Middle-class adults are particularly likely to see a difference between the availability of jobs and good jobs in their community. About as many middle-class adults say there are plenty of jobs available in their community (48%) as say that jobs are difficult to find (45%). However, when it comes to the availability of good jobs, just 36% say there are plenty of good jobs in their community, compared with 58% who say that good jobs are hard to find.

Those who identify as lower class have the most negative view of the job market: 65% say that jobs are difficult to find and 73% say good jobs are difficult to find.

Among upper-class adults, half say that there are plenty of jobs available in their community and 41% say jobs are difficult to find. When it comes to the availability of good jobs, upper-class adults are evenly divided on whether plenty are available or they are hard to find (46% for each).
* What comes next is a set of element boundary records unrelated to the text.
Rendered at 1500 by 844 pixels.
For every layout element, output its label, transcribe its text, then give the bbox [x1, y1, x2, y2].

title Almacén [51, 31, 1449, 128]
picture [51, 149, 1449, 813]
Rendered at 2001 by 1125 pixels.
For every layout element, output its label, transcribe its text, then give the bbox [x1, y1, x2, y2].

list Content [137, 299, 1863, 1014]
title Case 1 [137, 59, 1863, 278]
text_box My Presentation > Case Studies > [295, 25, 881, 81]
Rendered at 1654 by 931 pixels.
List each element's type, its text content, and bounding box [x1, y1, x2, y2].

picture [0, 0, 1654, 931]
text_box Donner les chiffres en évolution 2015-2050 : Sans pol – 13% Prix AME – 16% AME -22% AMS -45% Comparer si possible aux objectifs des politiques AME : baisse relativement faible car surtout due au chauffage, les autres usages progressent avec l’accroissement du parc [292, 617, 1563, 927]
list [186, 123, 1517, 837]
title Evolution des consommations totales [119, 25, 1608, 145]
Job and ability to save are key to middle class status

Secure job, ability to save seen as top requirements for middle class

The public sees two characteristics as essential to middle-class status: a secure job and the ability to save money. Other characteristics – including owning a home and having a college degree – are not widely seen as necessary to be considered middle class.

Broad majorities say that a secure job (89%) and the ability to save money for the future (86%) are needed for a person to be considered middle class. Fewer than half say having the time and money to travel on vacation (45%) and owning a home (41%) are needed for someone to be considered middle class. And while a college degree is widely seen as a key to advancement and success, just 30% say a person has to have one to be considered middle class.

Across most characteristics included in the survey, there is general agreement among the social classes on what is needed – or not needed – to be considered middle class. One exception is views about a college degree. Large majorities of upper- (78%) and middle-class (72%) adults say a college degree is not required to be considered middle class. A smaller majority of lower-class adults say it is not required (63%), while 36% say that it is. And among the 11% of the public who describe themselves as lower class – separate from the 31% who say they are lower-middle class – as many say a college degree is needed to be considered middle class (49%) as say it is not (49%).

  1. Respondents were asked which of the following names for the social classes best described them: upper class, upper-middle class, middle class, lower-middle class or lower class; throughout the report, those who identify as upper or upper-middle class are combined into a NET upper class category and those who identify as lower or lower-middle class are combined into a NET lower class category.